Moreover, if biosimilars developers are asked by the FDA to conduct additional trials, they may face the same problem as Impax/Teva and fail to recruit sufficient enrollment because patients are not willing to consider switching drugs.

The FDA recently asked the other manufacturers to conduct their own bioequivalence studies and to submit data from the studies no later than March 2013. The agency did not indicate how quickly it could review the new studies or what penalties, if any, would be levied if the manufacturers are unable to generate the data on time.

The FDA isn't likely to cut biosimilars developers any slack in addressing those issues, either.
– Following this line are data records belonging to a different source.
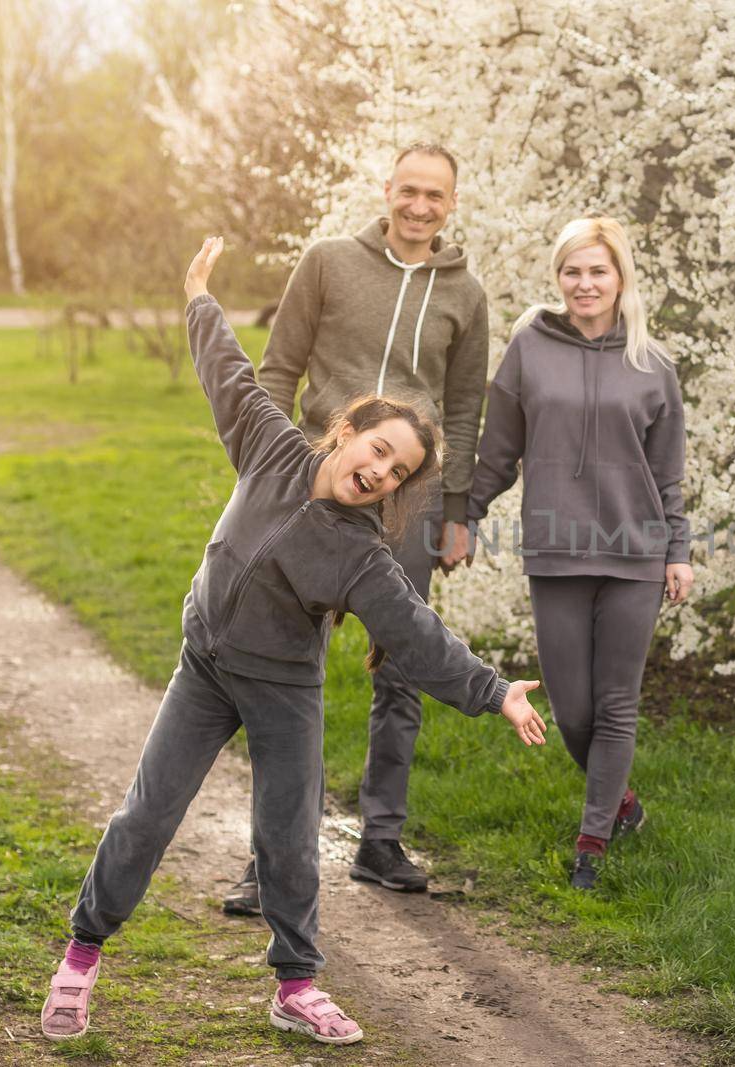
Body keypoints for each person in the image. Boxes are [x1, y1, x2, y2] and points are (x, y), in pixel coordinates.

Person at [39, 236, 546, 1046]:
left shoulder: (361, 553)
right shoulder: (270, 444)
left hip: (283, 689)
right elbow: (228, 370)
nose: (381, 473)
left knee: (289, 838)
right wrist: (198, 292)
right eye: (378, 449)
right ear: (348, 431)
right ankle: (81, 955)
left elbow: (417, 633)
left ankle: (296, 985)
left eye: (397, 473)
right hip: (206, 668)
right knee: (146, 815)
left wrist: (492, 689)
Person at [220, 142, 489, 911]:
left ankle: (381, 839)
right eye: (408, 191)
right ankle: (269, 862)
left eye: (434, 195)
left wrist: (458, 508)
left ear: (451, 204)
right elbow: (276, 366)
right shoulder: (329, 262)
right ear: (387, 191)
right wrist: (263, 460)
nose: (419, 206)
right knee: (284, 665)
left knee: (401, 660)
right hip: (316, 480)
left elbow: (466, 407)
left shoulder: (465, 293)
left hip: (409, 498)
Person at [466, 215, 693, 890]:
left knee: (617, 702)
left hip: (636, 553)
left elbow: (668, 474)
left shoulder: (654, 365)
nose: (584, 283)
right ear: (558, 277)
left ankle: (591, 841)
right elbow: (498, 447)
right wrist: (467, 513)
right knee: (572, 706)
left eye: (598, 270)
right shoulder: (530, 346)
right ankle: (622, 802)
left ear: (620, 277)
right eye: (573, 271)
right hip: (557, 549)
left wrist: (677, 549)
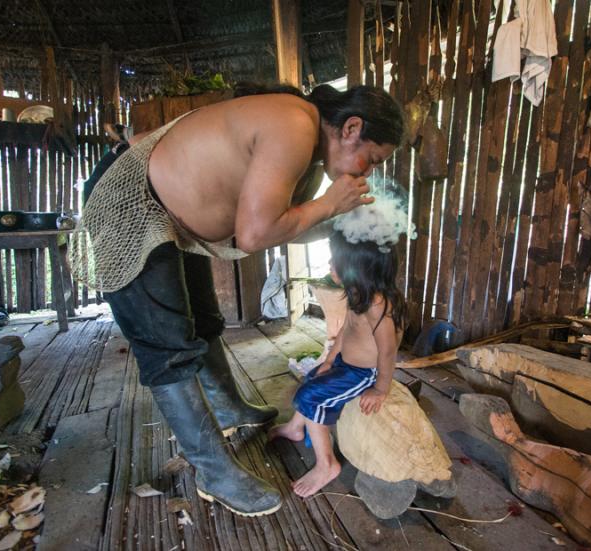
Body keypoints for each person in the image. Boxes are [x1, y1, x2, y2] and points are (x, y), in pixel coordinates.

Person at [72, 84, 404, 517]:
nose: (367, 172)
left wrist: (337, 218)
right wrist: (326, 206)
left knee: (203, 317)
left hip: (168, 211)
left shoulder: (307, 151)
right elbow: (253, 235)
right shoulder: (294, 125)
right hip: (129, 198)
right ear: (351, 127)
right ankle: (213, 471)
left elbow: (283, 225)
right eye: (372, 159)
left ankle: (228, 409)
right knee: (168, 344)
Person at [269, 229, 406, 497]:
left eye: (336, 262)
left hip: (364, 374)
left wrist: (380, 388)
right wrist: (330, 358)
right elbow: (346, 329)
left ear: (360, 268)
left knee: (313, 397)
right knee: (312, 379)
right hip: (345, 363)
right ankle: (296, 428)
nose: (330, 266)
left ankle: (326, 464)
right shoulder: (358, 292)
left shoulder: (378, 304)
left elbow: (388, 351)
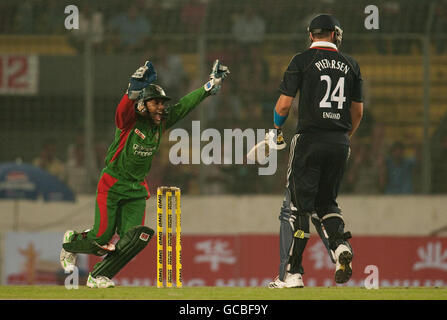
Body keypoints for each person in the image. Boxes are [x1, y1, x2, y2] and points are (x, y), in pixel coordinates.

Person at [60, 59, 229, 288]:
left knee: (134, 239)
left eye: (162, 103)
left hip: (136, 189)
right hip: (112, 184)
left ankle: (98, 275)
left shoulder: (160, 123)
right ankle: (71, 241)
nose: (161, 107)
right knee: (101, 238)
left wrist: (209, 87)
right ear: (143, 104)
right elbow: (121, 111)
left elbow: (185, 105)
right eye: (155, 103)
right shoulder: (130, 121)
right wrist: (133, 90)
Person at [268, 14, 363, 288]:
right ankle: (340, 246)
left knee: (298, 207)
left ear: (311, 35)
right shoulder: (351, 64)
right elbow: (357, 111)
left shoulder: (301, 60)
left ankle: (293, 273)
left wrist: (276, 129)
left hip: (309, 139)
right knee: (327, 203)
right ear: (334, 34)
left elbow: (283, 106)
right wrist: (345, 136)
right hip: (339, 141)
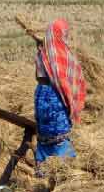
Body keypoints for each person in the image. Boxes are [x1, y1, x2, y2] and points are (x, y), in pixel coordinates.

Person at [34, 19, 86, 169]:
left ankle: (42, 169)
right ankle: (65, 169)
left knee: (44, 135)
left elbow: (37, 77)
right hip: (56, 96)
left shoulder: (42, 53)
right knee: (60, 134)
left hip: (41, 95)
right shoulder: (63, 53)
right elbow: (68, 80)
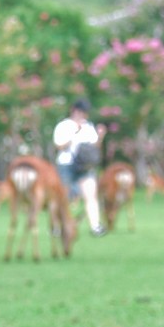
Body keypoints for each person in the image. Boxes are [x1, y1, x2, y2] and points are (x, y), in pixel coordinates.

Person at [54, 98, 105, 236]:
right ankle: (59, 226)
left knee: (90, 196)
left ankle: (95, 226)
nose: (82, 115)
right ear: (73, 111)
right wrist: (73, 135)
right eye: (80, 112)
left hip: (85, 165)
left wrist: (100, 136)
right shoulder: (64, 126)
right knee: (63, 197)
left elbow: (95, 147)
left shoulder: (89, 127)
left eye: (84, 113)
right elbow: (59, 146)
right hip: (66, 164)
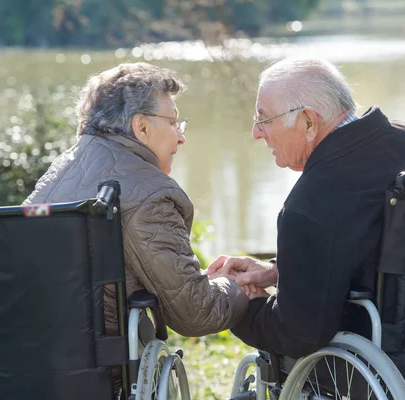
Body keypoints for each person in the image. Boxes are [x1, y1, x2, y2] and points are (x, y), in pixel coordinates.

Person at [206, 57, 405, 393]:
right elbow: (397, 257)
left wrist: (238, 303)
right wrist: (279, 270)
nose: (256, 132)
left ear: (309, 122)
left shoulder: (309, 204)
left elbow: (297, 334)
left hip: (384, 370)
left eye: (263, 119)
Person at [24, 63, 248, 380]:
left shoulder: (56, 175)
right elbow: (196, 313)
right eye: (174, 123)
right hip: (97, 372)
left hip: (19, 366)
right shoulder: (151, 195)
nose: (181, 137)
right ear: (141, 127)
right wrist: (236, 287)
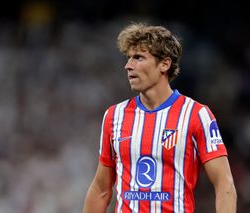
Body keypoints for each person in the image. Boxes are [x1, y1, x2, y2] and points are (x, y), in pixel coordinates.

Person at [83, 23, 237, 213]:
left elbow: (224, 185)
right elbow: (101, 189)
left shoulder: (196, 115)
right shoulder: (115, 116)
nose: (128, 66)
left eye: (138, 58)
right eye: (129, 58)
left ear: (164, 64)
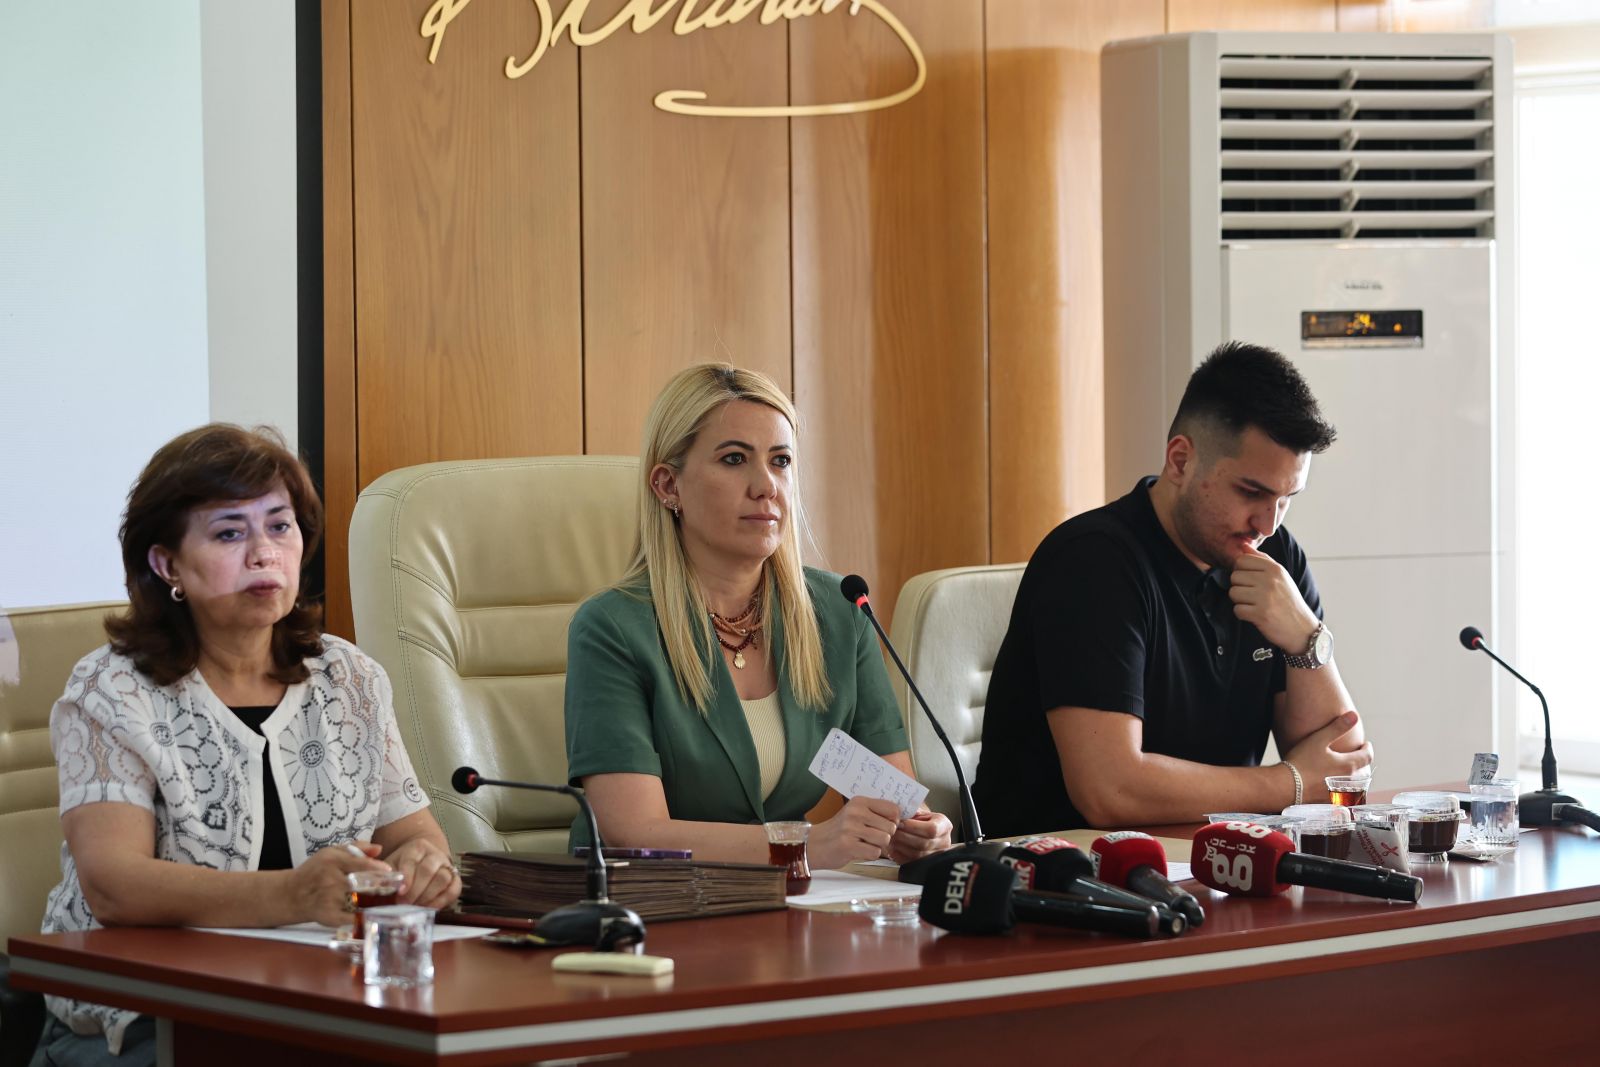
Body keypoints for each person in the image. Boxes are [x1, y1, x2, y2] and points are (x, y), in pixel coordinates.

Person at [34, 425, 459, 1066]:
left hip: (322, 1001)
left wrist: (425, 867)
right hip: (150, 1017)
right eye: (229, 533)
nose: (264, 553)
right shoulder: (114, 689)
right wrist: (293, 895)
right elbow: (113, 885)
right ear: (167, 565)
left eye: (280, 527)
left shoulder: (348, 678)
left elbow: (414, 837)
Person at [973, 342, 1373, 836]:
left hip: (1207, 863)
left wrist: (1306, 639)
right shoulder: (1093, 561)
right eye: (1251, 492)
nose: (1268, 523)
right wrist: (1288, 784)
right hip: (1063, 867)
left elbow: (1341, 769)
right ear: (1180, 461)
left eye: (1287, 498)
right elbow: (1110, 792)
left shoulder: (1276, 557)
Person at [564, 364, 953, 869]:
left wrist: (918, 831)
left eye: (780, 461)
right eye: (734, 459)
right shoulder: (613, 627)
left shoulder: (840, 611)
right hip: (649, 900)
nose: (766, 485)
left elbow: (894, 800)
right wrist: (802, 846)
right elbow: (634, 830)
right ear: (667, 485)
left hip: (791, 901)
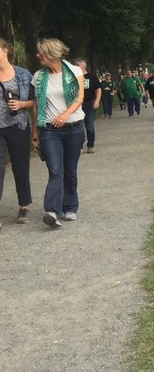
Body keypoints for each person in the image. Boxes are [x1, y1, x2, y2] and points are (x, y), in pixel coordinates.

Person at [32, 38, 85, 229]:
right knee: (55, 170)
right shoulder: (38, 76)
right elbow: (37, 105)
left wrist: (65, 115)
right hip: (49, 131)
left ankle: (70, 206)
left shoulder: (74, 71)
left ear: (51, 53)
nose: (37, 55)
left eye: (41, 53)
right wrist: (35, 132)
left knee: (70, 170)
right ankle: (53, 211)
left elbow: (79, 98)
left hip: (74, 128)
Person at [0, 37, 36, 225]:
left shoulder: (22, 74)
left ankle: (24, 206)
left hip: (18, 126)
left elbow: (34, 101)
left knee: (20, 167)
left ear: (5, 50)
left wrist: (21, 104)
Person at [74, 58, 101, 154]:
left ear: (83, 66)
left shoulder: (92, 77)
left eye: (78, 65)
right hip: (77, 105)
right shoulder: (73, 78)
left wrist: (97, 101)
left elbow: (98, 90)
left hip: (89, 103)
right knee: (79, 127)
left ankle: (90, 144)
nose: (76, 66)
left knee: (89, 126)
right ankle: (79, 146)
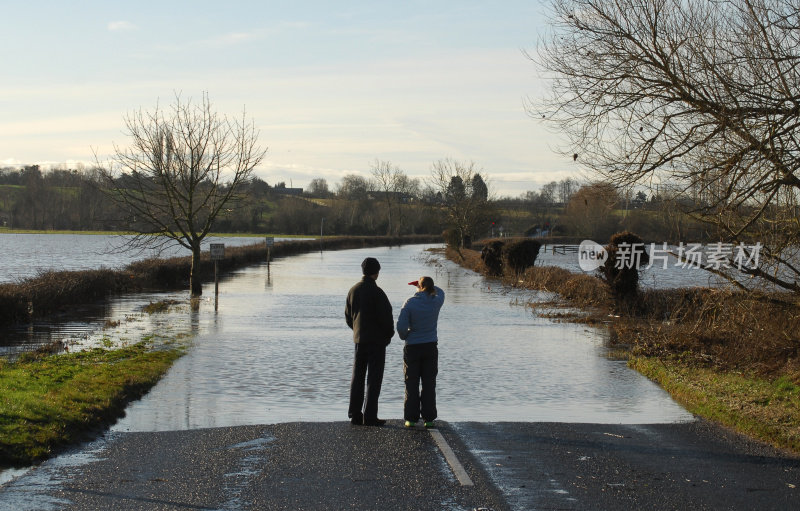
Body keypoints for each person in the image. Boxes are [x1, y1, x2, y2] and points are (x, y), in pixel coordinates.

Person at [345, 257, 394, 426]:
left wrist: (357, 331)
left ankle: (355, 414)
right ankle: (370, 415)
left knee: (357, 376)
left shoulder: (353, 290)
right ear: (377, 272)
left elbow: (348, 316)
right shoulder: (378, 292)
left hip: (359, 339)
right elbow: (387, 318)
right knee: (374, 378)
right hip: (377, 342)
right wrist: (388, 336)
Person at [396, 276, 445, 428]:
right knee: (429, 383)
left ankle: (411, 418)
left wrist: (406, 336)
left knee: (411, 382)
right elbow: (441, 291)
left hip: (413, 347)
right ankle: (429, 418)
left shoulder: (410, 303)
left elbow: (401, 327)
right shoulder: (436, 301)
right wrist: (427, 287)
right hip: (430, 346)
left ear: (419, 286)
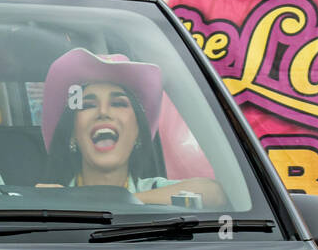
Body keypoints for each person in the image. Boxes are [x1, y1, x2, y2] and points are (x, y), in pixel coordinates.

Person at [39, 47, 227, 205]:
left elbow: (215, 194)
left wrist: (122, 201)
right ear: (72, 134)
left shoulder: (154, 189)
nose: (103, 112)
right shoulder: (54, 199)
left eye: (119, 103)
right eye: (88, 105)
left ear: (138, 132)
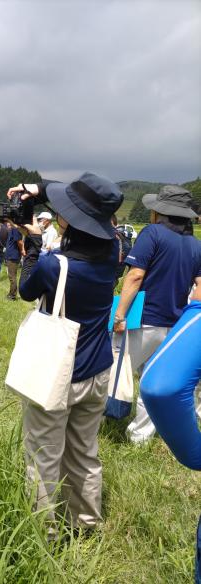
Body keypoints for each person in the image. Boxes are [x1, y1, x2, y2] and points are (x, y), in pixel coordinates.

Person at [13, 173, 123, 537]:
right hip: (98, 371)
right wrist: (39, 191)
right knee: (84, 453)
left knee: (44, 455)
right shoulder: (114, 253)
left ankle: (46, 531)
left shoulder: (53, 264)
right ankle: (86, 522)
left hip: (58, 374)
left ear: (69, 220)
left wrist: (30, 243)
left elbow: (28, 291)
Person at [111, 185, 201, 444]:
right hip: (174, 325)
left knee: (114, 370)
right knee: (150, 381)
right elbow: (199, 290)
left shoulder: (152, 234)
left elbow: (135, 276)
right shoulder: (195, 244)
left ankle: (95, 423)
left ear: (160, 213)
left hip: (142, 319)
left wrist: (119, 316)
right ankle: (141, 437)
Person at [4, 222, 24, 300]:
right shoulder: (13, 229)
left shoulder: (15, 229)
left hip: (13, 256)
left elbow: (19, 242)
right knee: (11, 276)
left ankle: (12, 296)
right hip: (11, 255)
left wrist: (22, 250)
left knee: (12, 277)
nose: (8, 224)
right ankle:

A spokesman said the agency is "fully cognizant of the scientific, regulatory and legal challenges" associated with establishing the biosimilars pathway but emphasized that "any product licensed under this new pathway will meet the same very rigorous standards for approval as current products."

The Budeprion/Wellbutrin decision indicated the FDA now realizes that issues of similarity exist even with small molecules, Pitts said.

"With biosimilars, it's going to be a billion times more complicated," he cautioned.

Ironically, Teva may be among the first pharmas rethinking its biosimilars approach, at least in the U.S. Although company spokeswoman Denise Bradley said the firm "is firmly committed to the development of biosimilars" and – through its joint venture with Lonza Group AG, of Basel, Switzerland – continues to evaluate the path forward for rituximab (Rituxan/MabThera, Roche AG/Biogen Idec Inc.), "given the changes in the regulatory and competitive environment," the company recently suspended plans for a Phase III trial. Bradley said Teva plans to provide an update on its review of its research and development portfolio during investor day presentations on Dec. 11.

The FDA's decision on the Impax/Teva version of Budeprion XL 300 mg had "absolutely no relation" to the standstill on rituximab, Bradley added.

Still, the fact that the FDA is feeling its way along the biosimilars regulatory pathway and potentially revisiting its general approach to extrapolation should give biosimilars developers pause, Pitts suggested.

"Ten years from now, when the FDA has more experience dealing with this, [the pathway] will be more predictable," he said. "But now, every biosimilar that comes before the FDA for review is going to be a de novo experience. It's going to be a very difficult, very risky and very problematic process. From a business standpoint, you have to ask yourself: Is this a worthwhile proposition?"